Здесь, очевидно, и начинается самый ощутимый водораздел между взглядами обоих философов. Делёз во многом сохранил прежние представления; субъективация для него — "это порождение модусов существования или стилей жизни… Несомненно, как только порождается субъективность, как только она становится "модусом", возникает необходимость в большой осторожности при обращении с этим словом. Фуко говорит: "искусство быть самим собой, которое будет полной противоположностью самого себя…" Если и есть субъект, то это субъект без личности. Субъективация как процесс — это индивидуация, личная или коллективная, сводимая к одному или нескольким. Следовательно, существует много типов индивидуации. Существуют индивидуации типа "субъект" (это ты… это я…), но существуют также индивидуации типа события, без субъекта: ветер, атмосфера, время суток, сражение…"[16].
Так говорил Делёз в год выхода книги о Фуко, но и в 1990 г. в интервью с Тони Негри он повторил то же самое: "Нет никакого возврата к "субъекту", т. е. к инстанции, наделенной обязанностями, властью и знанием"[17].
Этой позицией объясняется и специфическое употребление Делёзом понятия "себя": в его трактовке они — именно во множественном числе — оказались гипостазированными инстанциями процесса субъективизации, психическими или ментальными, теми техниками самовоспитания, которые человек примеривает к себе как маски, и сама множественность которых постулируется как обязательное условие процесса субъективации.
Фактически такому же переосмыслению подвергаются и все остальные понятия, с которыми работал Фуко: они гипостазируются и реинфицируются и обретают, тем самым, явственный налет метафизических сущностей, живущих самостоятельной жизнью по своим собственным законам, получают тот статус, которого не имели в системе Фуко.

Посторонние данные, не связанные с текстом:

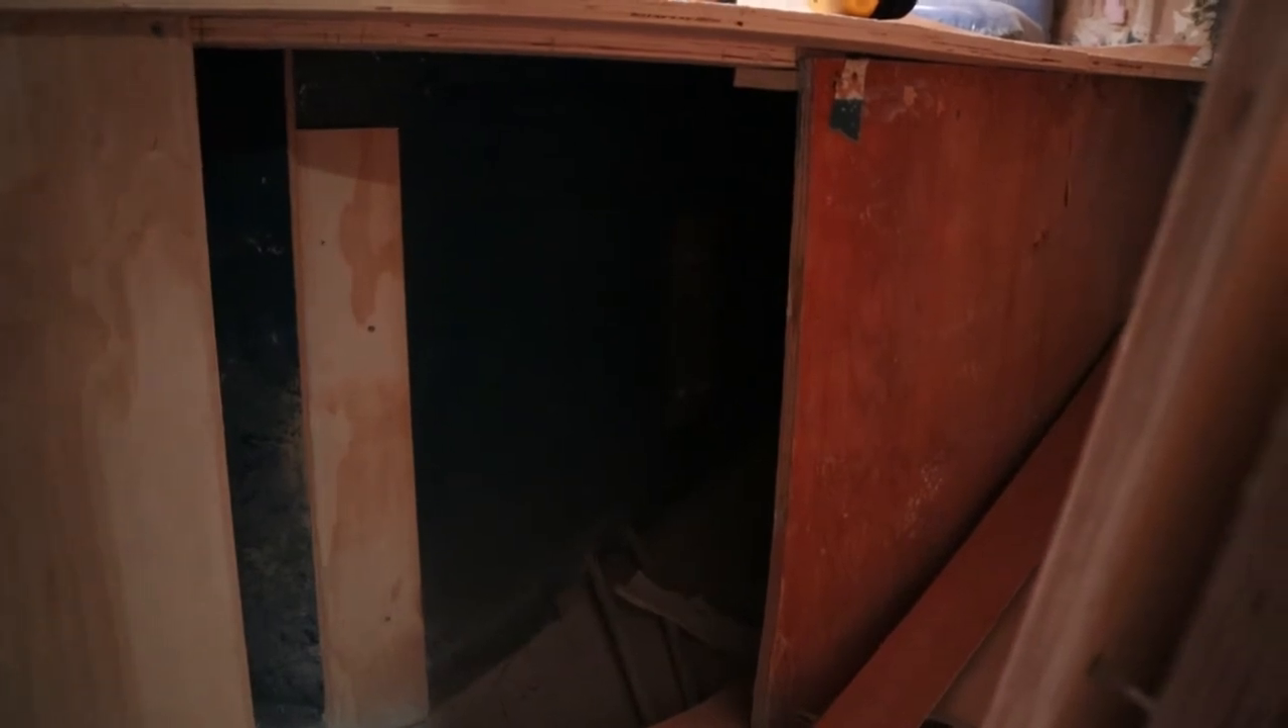And, uh, there's a missing piece between the existing bulkhead and that new piece.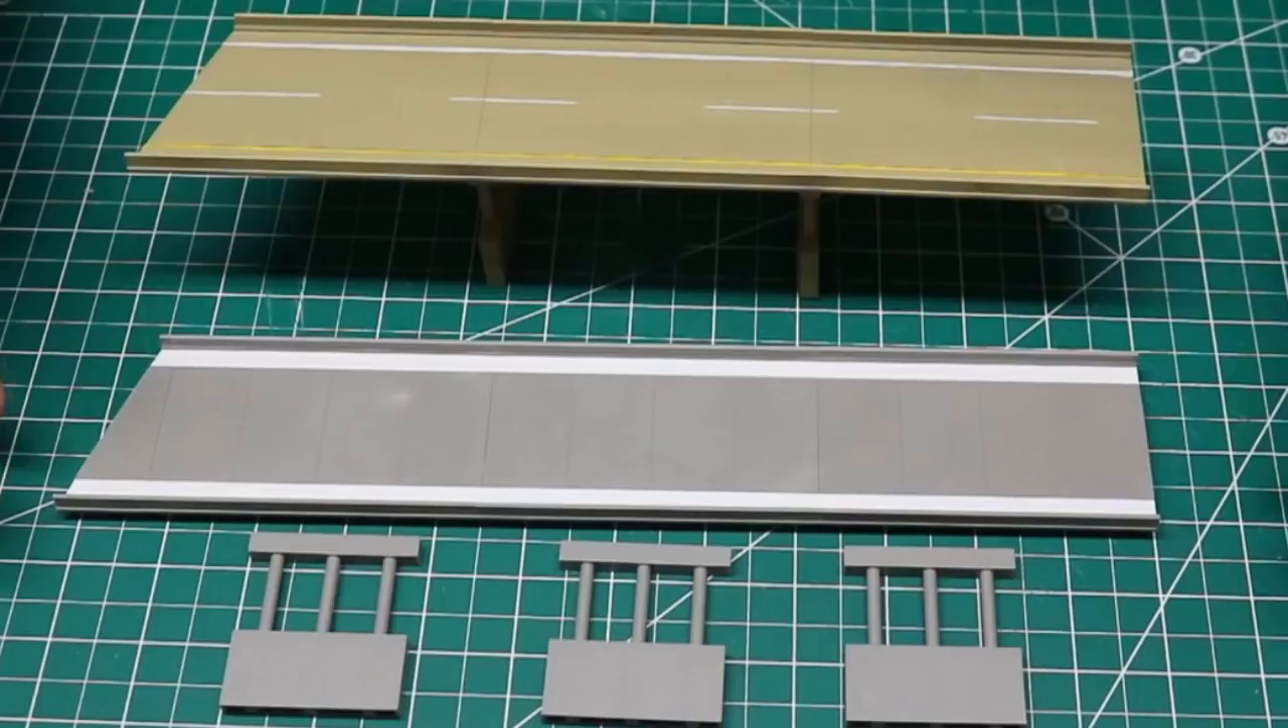I left the support piers off in order to ease the painting process for this bridge.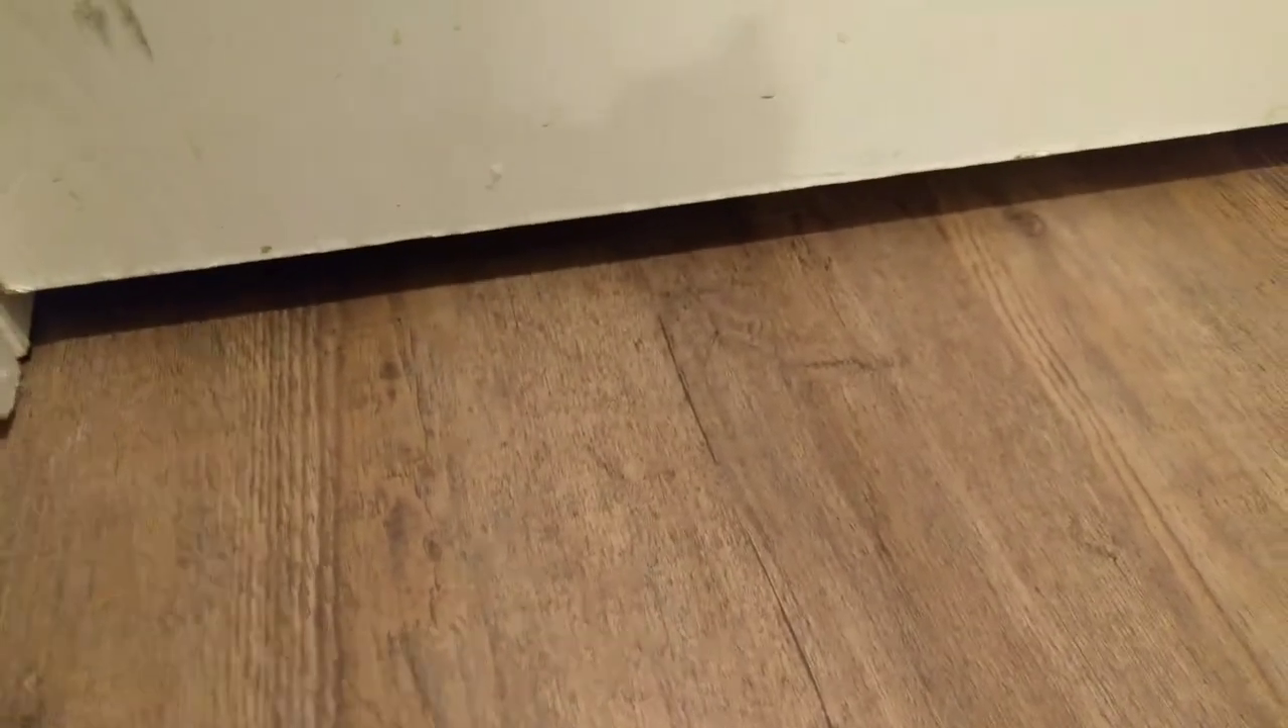But you can see there's a huge gap for air to go through right now.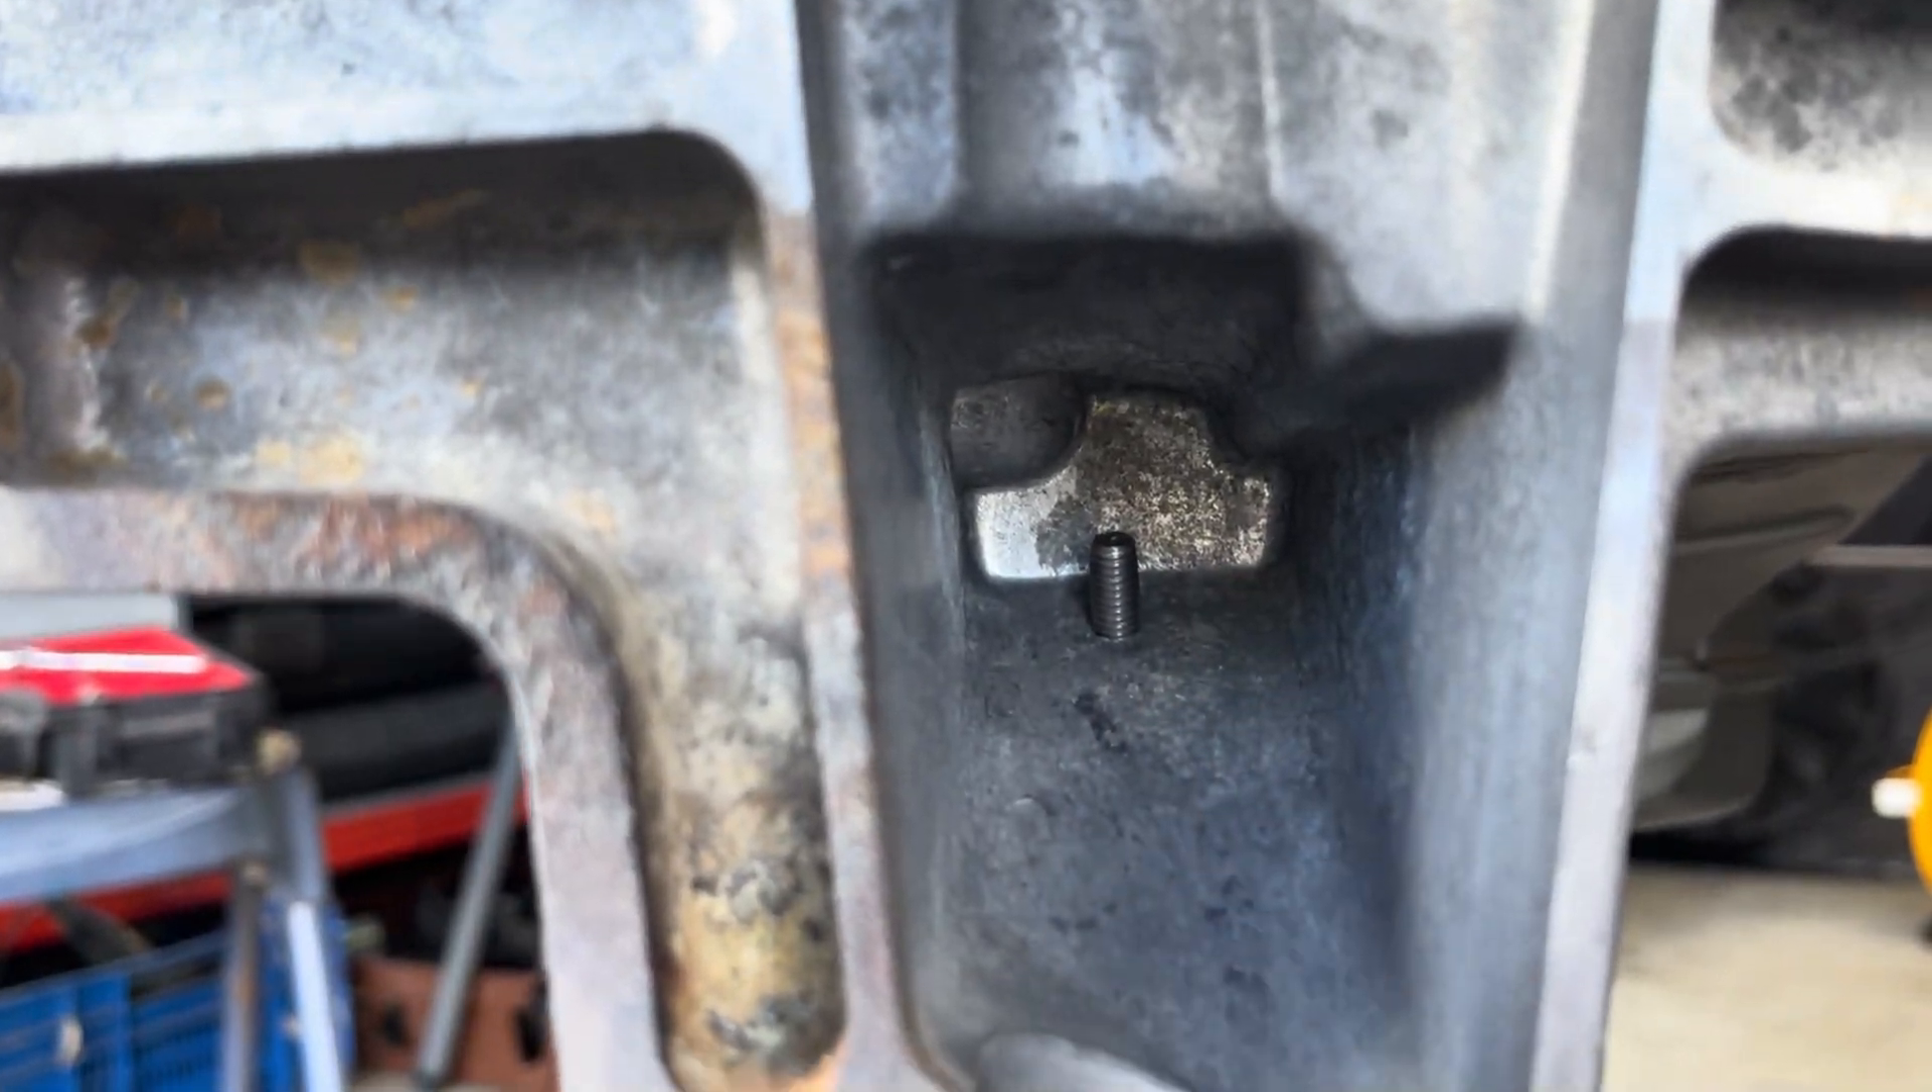The bolt is sticking through just there now obviously that's sticking through quite a bit.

Фуко, несомненно, занимала проблема соотношения внешнего и внутреннего. Как справедливо отмечает С. Табачникова, главной задачей философа в этой области было ниспровержение традиционного подхода академической науки, "постоянного возвращения от внешнего — к внутреннему, к некоторому "сущностному ядру", т. е. задача "проделывать в обратном направлении работу выражения", раскрывая в сказанном скрытое там "тайное и глубинное" и тем самым "высвобождая ядро основополагающей субъективности""[18]. Этому Фуко противопоставлял "правило внешнего: идти не от дискурса к его внутреннему и скрытому ядру… но, беря за исходную точку сам дискурс… идти к внешним условиям его возможности, к тому, что дает место для случайной серии этих событий и что фиксирует их границы"[19]. Однако Фуко, разумеется, и представить себе не мог, насколько далеко способен будет зайти Делёз в чисто игровом жонглировании этими понятиями, как и метафорическим образом "складки".
Надо сказать, что введенное Делёзом метафизическое понятие "складки" (изгиба, искривления пространства) как символического обозначения материального и духовного пространства уже спорадически встречалось в философии XX века. В свое время идею складки пытался обосновать М. Мерло-Понти в "Феноменологии восприятия"; с помощью этого же понятия Хайдеггер описывал Dasein в "Фундаментальных проблемах феноменологии". Деррида ссылался на метафизическую "складку" в эссе о Малларме[20].
Любопытна интерпретация, которую попыталась дать этому понятию Кармен Видаль в статье "Смерть политики и секса в шоу 80-годов". По ее мнению, в самом общем виде смысл этих рассуждении о складке заключается в том, что материя сама по себе движется не по кривой, а по касательной, образуя бесконечно пористую и изобилующую пустотами текстуру, без какого-либо пробела, где всегда "каверна внутри каверны, мир, устроенный подобно пчелиному улью, с неправильными проходами, в которых процесс свертывания-завертывания уже больше не означает просто сжатия-расжатия, сокращения-расширения, а скорее деградации-развития". "Складка, утверждает Кармен Видаль, — всегда находится "между" двумя другими складками, в том месте, где касательная встречается с кривой… она не соотносится ни с какой координатой (здесь нет ни верха, ни низа, ни справа, ни слева), но всегда "между", всегда "и то и другое".
Исследовательница считает "складку" символом 80-х годов, объяснительным принципом всеобщей культурной и политической дезорганизации мира, где царит "пустота, в которой ничего не решается, где одни лишь ризомы[21], парадоксы, разрушающие здравый смысл при определении четких границ личности. Правда нашего положения заключается в том, что ни один проект не обладает абсолютным характером. Существуют лишь одни фрагменты, хаос, отсутствие гармонии, нелепость, симуляция, триумф видимостей и легкомыслия"[22].